Just when we thought it was sensible to believe dictates that come from NHRA’s Glendora, Calif. offices, the sanctioning body has reversed its proclamation to shorten fields for Pro Stock in nine races during the 2018 season.
On Sunday, during the Toyota NHRA Nationals on The Strip at Las Vegas Motor Speedway, the series declared it had changed its mind; all 24 races will accommodate 16 cars and drivers next year. The series cited “a collaborative and productive meeting with several Pro Stock drivers and teams.” The group discussed a few initiatives that could serve as alternatives to NHRA’s previous decision to run eight-car fields at those nine events, all in mid-season.
To keep the category healthy, NHRA and its Pro Stock competitors are discussing the possibility of a new engine platform, one that NHRA’s tech department is currently evaluating. “NHRA will continue to work with Pro Stock teams and manufacturers this year, carefully evaluating key metrics and supporting initiates to generate interest” in the class. There were 20 Pro Stock entries at Las Vegas, all vying for 16 spots in Sunday eliminations.
“We all share a common goal to make the Pro Stock category grow,” said Peter Clifford, NHRA president. “It’s exciting to see that the teams came to us with collaborative ideas and started an open dialogue that resulted in new solutions.”
Unfortunately, they’re not discussing anything further concerning those Pro Stock initiatives.

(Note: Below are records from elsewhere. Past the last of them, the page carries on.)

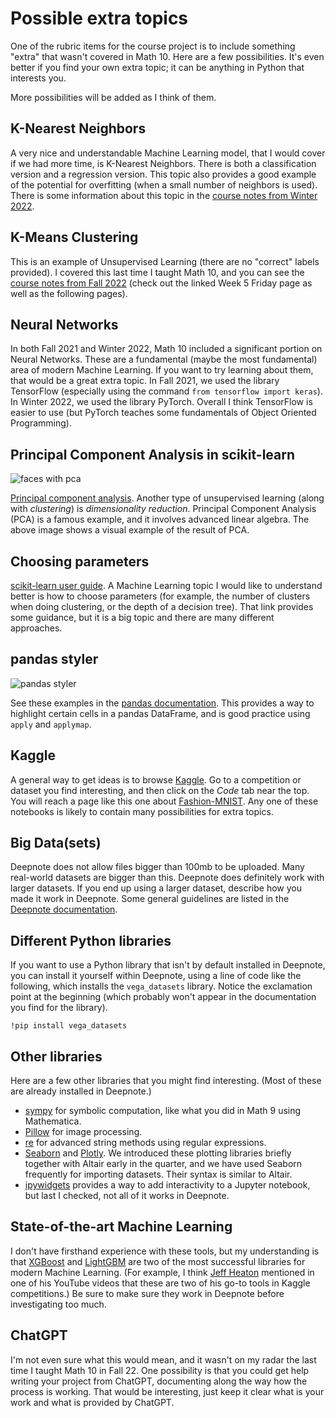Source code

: # Possible extra topics

One of the rubric items for the course project is to include something "extra" that wasn't covered in Math 10.  Here are a few possibilities.  It's even better if you find your own extra topic; it can be anything in Python that interests you.

More possibilities will be added as I think of them.

## K-Nearest Neighbors

A very nice and understandable Machine Learning model, that I would cover if we had more time, is K-Nearest Neighbors.  There is both a classification version and a regression version.  This topic also provides a good example of the potential for overfitting (when a small number of neighbors is used).  There is some information about this topic in the [course notes from Winter 2022](https://christopherdavisuci.github.io/UCI-Math-10-W22/Week6/Week6-Wednesday.html).

## K-Means Clustering

This is an example of Unsupervised Learning (there are no "correct" labels provided).  I covered this last time I taught Math 10, and you can see the [course notes from Fall 2022](https://christopherdavisuci.github.io/UCI-Math-10-F22/Week5/Week5-Friday.html) (check out the linked Week 5 Friday page as well as the following pages).

## Neural Networks

In both Fall 2021 and Winter 2022, Math 10 included a significant portion on Neural Networks.  These are a fundamental (maybe the most fundamental) area of modern Machine Learning.  If you want to try learning about them, that would be a great extra topic.  In Fall 2021, we used the library TensorFlow (especially using the command `from tensorflow import keras`).  In Winter 2022, we used the library PyTorch.  Overall I think TensorFlow is easier to use (but PyTorch teaches some fundamentals of Object Oriented Programming).

## Principal Component Analysis in scikit-learn

![faces with pca](../images/pca.png)

[Principal component analysis](https://scikit-learn.org/stable/modules/decomposition.html#pca).  Another type of unsupervised learning (along with *clustering*) is *dimensionality reduction*.  Principal Component Analysis (PCA) is a famous example, and it involves advanced linear algebra.  The above image shows a visual example of the result of PCA.

## Choosing parameters

[scikit-learn user guide](https://scikit-learn.org/stable/tutorial/statistical_inference/model_selection.html).  A Machine Learning topic I would like to understand better is how to choose parameters (for example, the number of clusters when doing clustering, or the depth of a decision tree).  That link provides some guidance, but it is a big topic and there are many different approaches.

## pandas styler

![pandas styler](../images/styler.png)

See these examples in the [pandas documentation](https://pandas.pydata.org/pandas-docs/stable/user_guide/style.html#Styler-Functions).  This provides a way to highlight certain cells in a pandas DataFrame, and is good practice using `apply` and `applymap`.

## Kaggle

A general way to get ideas is to browse [Kaggle](https://www.kaggle.com/).  Go to a competition or dataset you find interesting, and then click on the *Code* tab near the top.  You will reach a page like this one about [Fashion-MNIST](https://www.kaggle.com/zalando-research/fashionmnist/code).  Any one of these notebooks is likely to contain many possibilities for extra topics.

## Big Data(sets)

Deepnote does not allow files bigger than 100mb to be uploaded.  Many real-world datasets are bigger than this.  Deepnote does definitely work with larger datasets.  If you end up using a larger dataset, describe how you made it work in Deepnote.  Some general guidelines are listed in the [Deepnote documentation](https://docs.deepnote.com/importing-and-exporing/importing-data-to-deepnote#uploading-files-to-deepnote).

## Different Python libraries

If you want to use a Python library that isn't by default installed in Deepnote, you can install it yourself within Deepnote, using a line of code like the following, which installs the `vega_datasets` library.  Notice the exclamation point at the beginning (which probably won't appear in the documentation you find for the library).
```
!pip install vega_datasets
```

## Other libraries
Here are a few other libraries that you might find interesting.  (Most of these are already installed in Deepnote.)
* [sympy](https://www.sympy.org/en/index.html) for symbolic computation, like what you did in Math 9 using Mathematica.
* [Pillow](https://pillow.readthedocs.io/en/stable/index.html) for image processing.
* [re](https://docs.python.org/3/library/re.html) for advanced string methods using regular expressions.
* [Seaborn](https://seaborn.pydata.org/) and [Plotly](https://plotly.com/python/plotly-express/).  We introduced these plotting libraries briefly together with Altair early in the quarter, and we have used Seaborn frequently for importing datasets.  Their syntax is similar to Altair.
* [ipywidgets](https://ipywidgets.readthedocs.io/en/latest/) provides a way to add interactivity to a Jupyter notebook, but last I checked, not all of it works in Deepnote.

## State-of-the-art Machine Learning
I don't have firsthand experience with these tools, but my understanding is that [XGBoost](https://xgboost.readthedocs.io/en/stable/python/index.html) and [LightGBM](https://lightgbm.readthedocs.io/en/latest/Python-Intro.html) are two of the most successful libraries for modern Machine Learning.  (For example, I think [Jeff Heaton](https://www.youtube.com/channel/UCR1-GEpyOPzT2AO4D_eifdw) mentioned in one of his YouTube videos that these are two of his go-to tools in Kaggle competitions.)  Be sure to make sure they work in Deepnote before investigating too much.

## ChatGPT
I'm not even sure what this would mean, and it wasn't on my radar the last time I taught Math 10 in Fall 22.  One possibility is that you could get help writing your project from ChatGPT, documenting along the way how the process is working.  That would be interesting, just keep it clear what is your work and what is provided by ChatGPT.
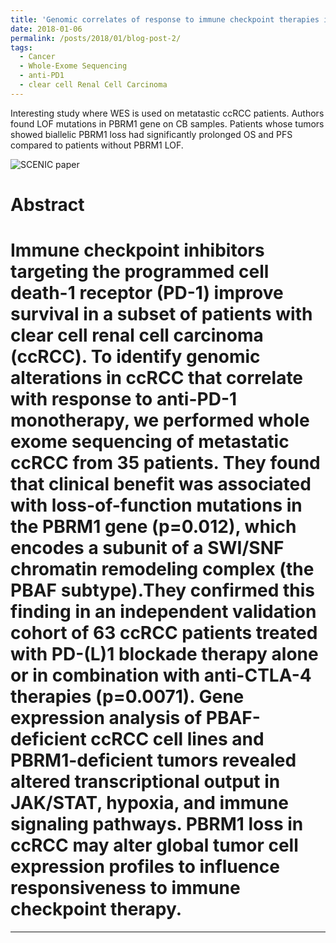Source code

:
```yaml
---
title: 'Genomic correlates of response to immune checkpoint therapies in clear cell renal cell carcinoma'
date: 2018-01-06
permalink: /posts/2018/01/blog-post-2/
tags:
  - Cancer
  - Whole-Exome Sequencing
  - anti-PD1
  - clear cell Renal Cell Carcinoma
---
```


Interesting study where WES is used on metatastic ccRCC patients. Authors found LOF mutations in PBRM1 gene on CB samples. Patients whose tumors showed biallelic PBRM1 loss had significantly prolonged OS and PFS compared to patients without PBRM1 LOF.

![SCENIC paper](https://fred3ric.github.io/images/WES_cancer_antiPD1_Miao_2018.png)

Abstract
======
Immune checkpoint inhibitors targeting the programmed cell death-1 receptor (PD-1) improve survival in a subset of patients with clear cell renal cell carcinoma (ccRCC). To identify genomic alterations in ccRCC that correlate with response to anti-PD-1 monotherapy, we performed whole exome sequencing of metastatic ccRCC from 35 patients. They found that clinical benefit was associated with loss-of-function mutations in the PBRM1 gene (p=0.012), which encodes a subunit of a SWI/SNF chromatin remodeling complex (the PBAF subtype).They confirmed this finding in an independent validation cohort of 63 ccRCC patients treated with PD-(L)1 blockade therapy alone or in combination with anti-CTLA-4 therapies (p=0.0071). Gene expression analysis of PBAF-deficient ccRCC cell lines and PBRM1-deficient tumors revealed altered transcriptional output in JAK/STAT, hypoxia, and immune signaling pathways. PBRM1 loss in ccRCC may alter global tumor cell expression profiles to influence responsiveness to immune checkpoint therapy.
======

------
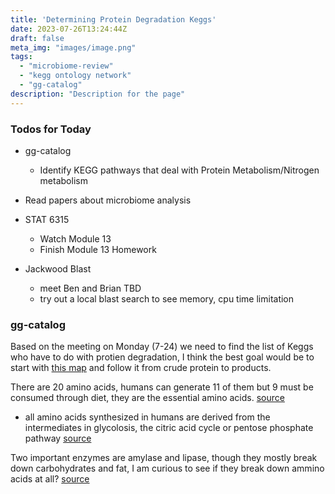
 ```yaml
---
title: 'Determining Protein Degradation Keggs'
date: 2023-07-26T13:24:44Z
draft: false
meta_img: "images/image.png"
tags:
  - "microbiome-review"
  - "kegg ontology network"
  - "gg-catalog"
description: "Description for the page"
---
```


### Todos for Today

- gg-catalog
  - Identify KEGG pathways that deal with Protein Metabolism/Nitrogen metabolism
  
- Read papers about microbiome analysis

- STAT 6315
  - Watch Module 13
  - Finish Module 13 Homework
  
- Jackwood Blast
  - meet Ben and Brian TBD
  - try out a local blast search to see memory, cpu time limitation
 
### gg-catalog

Based on the meeting on Monday (7-24) we need to find the list of Keggs who have to do with protien degradation, I think the best goal would be to start with [this map](https://www.kegg.jp/kegg-bin/show_pathway?ko04974) and follow it from crude protein to products. 

There are 20 amino acids, humans can generate 11 of them but 9 must be consumed through diet, they are the essential amino acids. [source](https://www.healthline.com/health/protein-digestion)

- all amino acids synthesized in humans are derived from the intermediates in glycolosis, the citric acid cycle or pentose phosphate pathway [source](https://www.slideshare.net/SonaliGadge3/amino-acid-pathway)

Two important enzymes are amylase and lipase, though they mostly break down carbohydrates and fat, I am curious to see if they break down ammino acids at all? [source](https://www.healthline.com/health/protein-digestion)





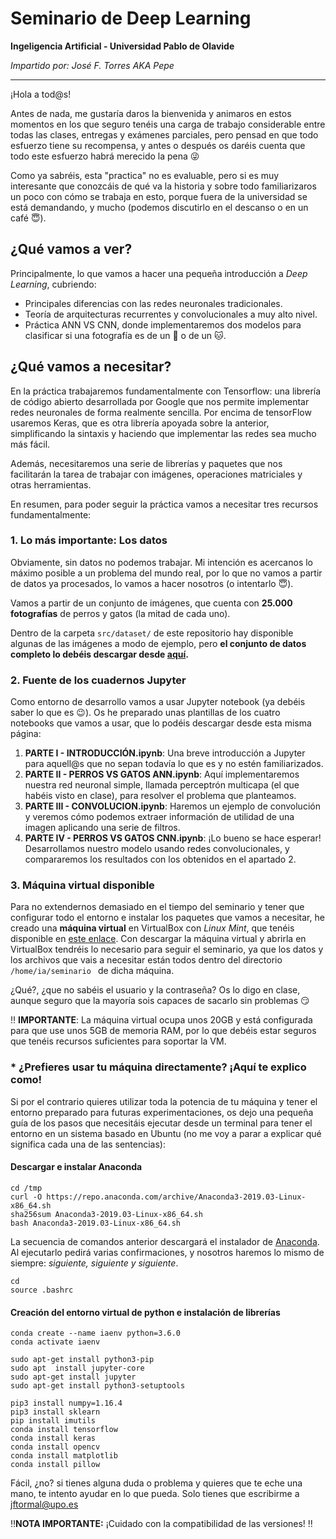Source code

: # Seminario de Deep Learning
**Ingeligencia Artificial - Universidad Pablo de Olavide** 

*Impartido por: José F. Torres AKA Pepe*

----
¡Hola a tod@s!

Antes de nada, me gustaría daros la bienvenida y animaros en estos momentos en los que seguro tenéis una carga de trabajo considerable entre todas las clases, entregas y exámenes parciales, pero pensad en que todo esfuerzo tiene su recompensa, y antes o después os daréis cuenta que todo este esfuerzo habrá merecido la pena :stuck_out_tongue_winking_eye:

Como ya sabréis, esta "practica" no es evaluable, pero si es muy interesante que conozcáis de qué va la historia y sobre todo familiarizaros un poco con cómo se trabaja en esto, porque fuera de la universidad se está demandando, y mucho (podemos discutirlo en el descanso o en un café :innocent:).

## ¿Qué vamos a ver?
Principalmente, lo que vamos a hacer una pequeña introducción a *Deep Learning*, cubriendo:
- Principales diferencias con las redes neuronales tradicionales.
- Teoría de arquitecturas recurrentes y convolucionales a muy alto nivel.
- Práctica ANN VS CNN, donde implementaremos dos modelos para clasificar si una fotografía es de un :dog: o de un :cat:.

## ¿Qué vamos a necesitar?
En la práctica trabajaremos fundamentalmente con Tensorflow: una librería de código abierto desarrollada por Google que nos permite implementar redes neuronales de forma realmente sencilla. Por encima de tensorFlow usaremos Keras, que es otra librería apoyada sobre la anterior, simplificando la sintaxis y haciendo que implementar las redes sea mucho más fácil.

Además, necesitaremos una serie de librerías y paquetes que nos facilitarán la tarea de trabajar con imágenes, operaciones matriciales y otras herramientas.

En resumen, para poder seguir la práctica vamos a necesitar tres recursos fundamentalmente:

### 1. Lo más importante: Los datos
Obviamente, sin datos no podemos trabajar. Mi intención es acercanos lo máximo posible a un problema del mundo real, por lo que no vamos a partir de datos ya procesados, lo vamos a hacer nosotros (o intentarlo :innocent:).

Vamos a partir de un conjunto de imágenes, que cuenta con **25.000 fotografías** de perros y gatos (la mitad de cada uno).

Dentro de la carpeta ```src/dataset/``` de este repositorio hay disponible algunas de las imágenes a modo de ejemplo, pero **el conjunto de datos completo lo debéis descargar desde [aquí](https://upolavide-my.sharepoint.com/:u:/g/personal/jftormal_upo_es/ETUU1VU8cI1NhWpnjPkzPgIBn0NyBIPtZjeLUdUQKIPVoQ?e=ubtnSw).**

### 2. Fuente de los cuadernos Jupyter
Como entorno de desarrollo vamos a usar Jupyter notebook (ya debéis saber lo que es :wink:). Os he preparado unas plantillas de los cuatro notebooks que vamos a usar, que lo podéis descargar desde esta misma página:

1. **PARTE I - INTRODUCCIÓN.ipynb**: Una breve introducción a Jupyter para aquell@s que no sepan todavía lo que es y no estén familiarizados.
2. **PARTE II - PERROS VS GATOS ANN.ipynb**: Aquí implementaremos nuestra red neuronal simple, llamada perceptrón multicapa (el que habéis visto en clase), para resolver el problema que planteamos.
3. **PARTE III - CONVOLUCION.ipynb**: Haremos un ejemplo de convolución y veremos cómo podemos extraer información de utilidad de una imagen aplicando una serie de filtros.
4. **PARTE IV - PERROS VS GATOS CNN.ipynb**: ¡Lo bueno se hace esperar! Desarrollamos nuestro modelo usando redes convolucionales, y compararemos los resultados con los obtenidos en el apartado 2.

### 3. Máquina virtual disponible
Para no extendernos demasiado en el tiempo del seminario y tener que configurar todo el entorno e instalar los paquetes que vamos a necesitar, he creado una **máquina virtual** en VirtualBox con *Linux Mint*, que tenéis disponible en [este enlace](https://upolavide-my.sharepoint.com/:u:/g/personal/jftormal_upo_es/ET7qm2nyhghLhuocpTT2glMBI503FYBLusu8f3rB-biLPg?e=rIXr5Q). Con descargar la máquina virtual y abrirla en VirtualBox tendréis lo necesario para seguir el seminario, ya que los datos y los archivos que vais a necesitar están todos dentro del directorio ```/home/ia/seminario ``` de dicha máquina.

¿Qué?, ¿que no sabéis el usuario y la contraseña? Os lo digo en clase, aunque seguro que la mayoría sois capaces de sacarlo sin problemas :smirk:

:bangbang: **IMPORTANTE**: La máquina virtual ocupa unos 20GB y está configurada para que use unos 5GB de memoria RAM, por lo que debéis estar seguros que tenéis recursos suficientes para soportar la VM.

### * ¿Prefieres usar tu máquina directamente? ¡Aquí te explico como!
Si por el contrario quieres utilizar toda la potencia de tu máquina y tener el entorno preparado para futuras experimentaciones, os dejo una pequeña guía de los pasos que necesitáis ejecutar desde un terminal para tener el entorno en un sistema basado en Ubuntu (no me voy a parar a explicar qué significa cada una de las sentencias):

#### Descargar e instalar Anaconda
```
cd /tmp 
curl -O https://repo.anaconda.com/archive/Anaconda3-2019.03-Linux-x86_64.sh
sha256sum Anaconda3-2019.03-Linux-x86_64.sh
bash Anaconda3-2019.03-Linux-x86_64.sh
```
La secuencia de comandos anterior descargará el instalador de [Anaconda](https://www.anaconda.com/distribution/). Al ejecutarlo pedirá varias confirmaciones, y nosotros haremos lo mismo de siempre: *siguiente, siguiente y siguiente*.
``` 
cd 
source .bashrc
```

#### Creación del entorno virtual de python e instalación de librerías
```
conda create --name iaenv python=3.6.0
conda activate iaenv

sudo apt-get install python3-pip
sudo apt  install jupyter-core
sudo apt-get install jupyter
sudo apt-get install python3-setuptools

pip3 install numpy=1.16.4
pip3 install sklearn
pip install imutils
conda install tensorflow
conda install keras
conda install opencv
conda install matplotlib
conda install pillow
```

Fácil, ¿no? si tienes alguna duda o problema y quieres que te eche una mano, te intento ayudar en lo que pueda. 
Solo tienes que escribirme a jftormal@upo.es

:bangbang:**NOTA IMPORTANTE:** ¡Cuidado con la compatibilidad de las versiones! :bangbang:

At the same time, NHRA has decided to mandate 40-degree headers for its Funny Car class next year, when most competitors are using 50+ degree settings. While some competitors say it won’t change how the cars run, others aren’t so sure. One crew chief noted the laid-back headers that have recently come into vogue actually serve as a propulsion device and allow the crew chiefs and tuners to apply added front downforce through ballast, as the current settings tend to reduce downforce to the front of the car.
Because of this increased front downforce with the laid-back headers, the rear tire doesn’t suffer as badly as it will when the 40-degree header is mandated. It might take a while, but most tuners agree they’ll be back to the times and speeds they currently achieve in the 1,000-foot floppers – however, it’s going to be more brutal on engine parts and on tires.
Sure, they might not burn the body wraps as much as they do now; 40-degree headers might also make the cars a bit easier to drive. The change might even stop the wheel-stands we’ve seen throughout this summer that have hurt some chassis – and consequently budgets – but tuners and crew chiefs don’t think it’s in the series’ best interest to continue to take away performance from a sport that thrives on innovation.